Contributing¶

Thanks for your interest in contributing. The bar for new code is correctness, statistical honesty, and clarity — in that order. New loaders and architectures are welcome; new evaluation shortcuts are not.

Ground rules¶

No silent baselines. Every cell in BENCHMARK_TASKS must carry a real held-out metric (test accuracy, test AUC, validation MAE). Self-supervised losses are not benchmark metrics — use train_dgi / DGIWrapper as a pre-training utility instead.
Statistics first. New evaluation paths must thread through the multi-seed pipeline so the report still produces CIs, Holm-corrected pairwise tests, and Friedman–Nemenyi diagrams without bespoke code.
Determinism. Seed every RNG. A run with the same seed list and software stack must reproduce bit-for-bit on the same hardware. The benchmark dispatcher already reseeds Python random, NumPy, Torch CPU, and Torch CUDA; new code paths must not introduce ungated stochasticity.
Small, focused PRs.
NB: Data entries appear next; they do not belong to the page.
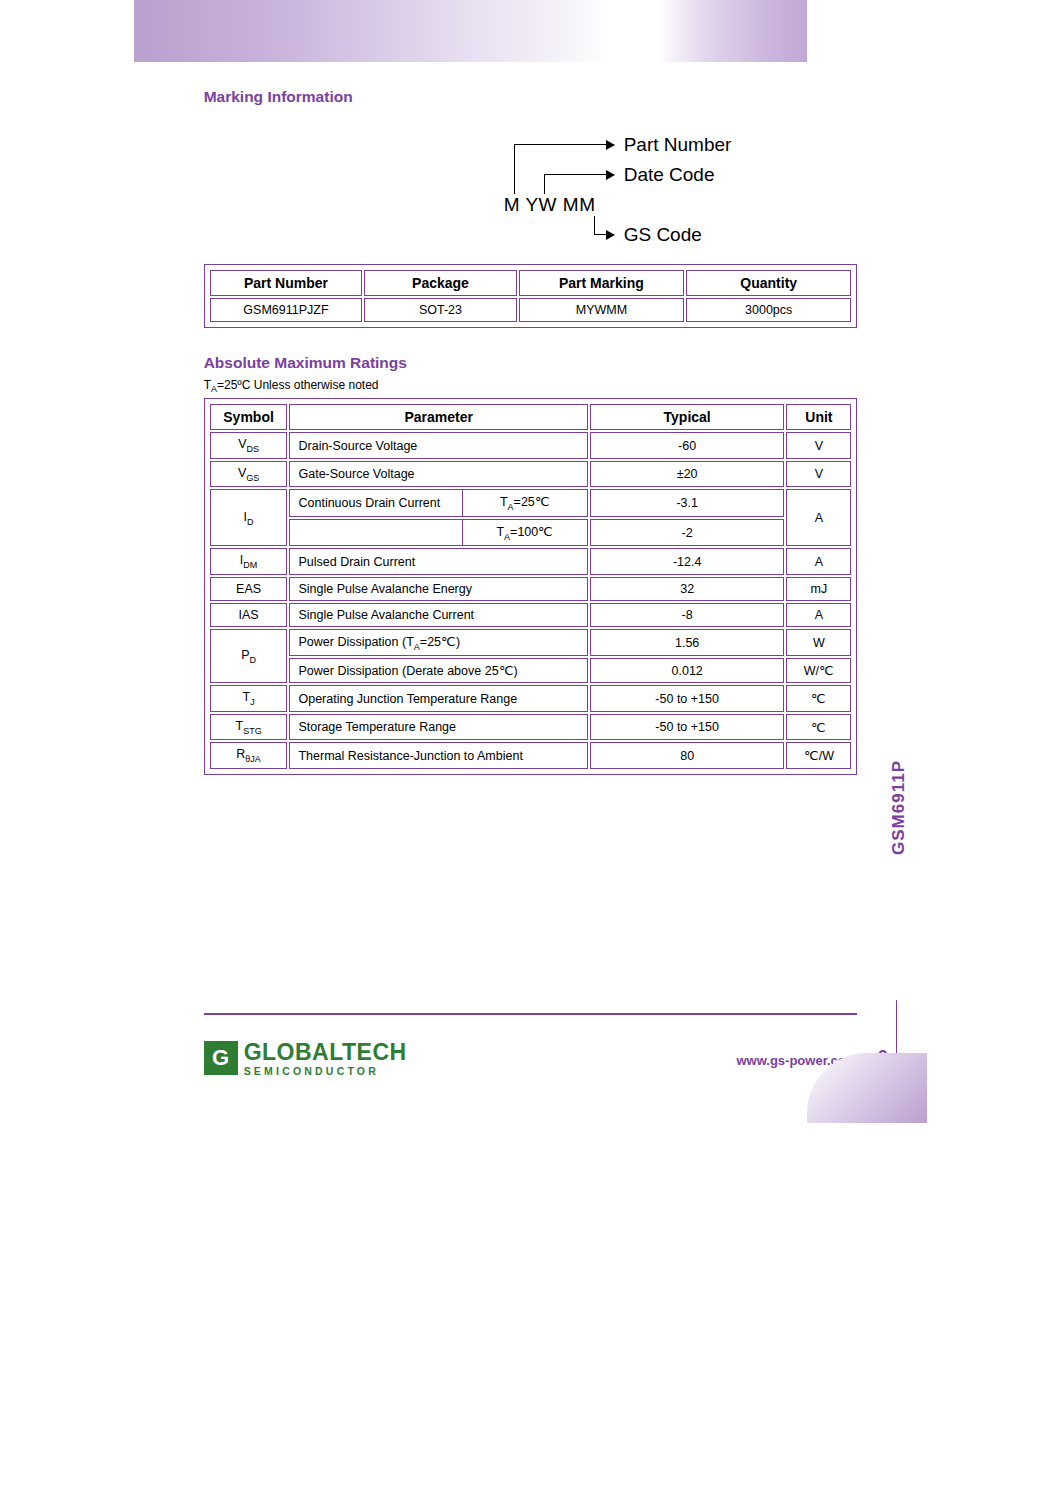Marking Information
M YW MM
Part Number
Date Code
GS Code
| Part Number | Package | Part Marking | Quantity |
| --- | --- | --- | --- |
| GSM6911PJZF | SOT-23 | MYWMM | 3000pcs |
Absolute Maximum Ratings
TA=25ºC Unless otherwise noted
| Symbol | Parameter | Typical | Unit |
| --- | --- | --- | --- |
| V DS | Drain-Source Voltage | -60 | V |
| V GS | Gate-Source Voltage | ±20 | V |
| I D | / Continuous Drain Current / T A =25℃ / | -3.1 | A |
| / / T A =100℃ / | -2 |
| I DM | Pulsed Drain Current | -12.4 | A |
| EAS | Single Pulse Avalanche Energy | 32 | mJ |
| IAS | Single Pulse Avalanche Current | -8 | A |
| P D | Power Dissipation (T A =25℃) | 1.56 | W |
| Power Dissipation (Derate above 25℃) | 0.012 | W/℃ |
| T J | Operating Junction Temperature Range | -50 to +150 | ℃ |
| T STG | Storage Temperature Range | -50 to +150 | ℃ |
| R θJA | Thermal Resistance-Junction to Ambient | 80 | ℃/W |
GSM6911P
G
GLOBALTECH SEMICONDUCTOR
www.gs-power.com
2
One loader, one model, or one bug per PR. Keep unrelated reformatting out.

Quick development loop¶

git clone https://github.com/quant-sci/graphnetz
cd graphnetz
uv sync --group dev
uv run pytest          # smoke tests
uv run ruff check      # lint (must be clean before review)

Adding a dataset loader¶

Pick the right category module under src/graphnetz/datasets/. Open an issue first if a new top-level category is needed — the taxonomy is intentionally small.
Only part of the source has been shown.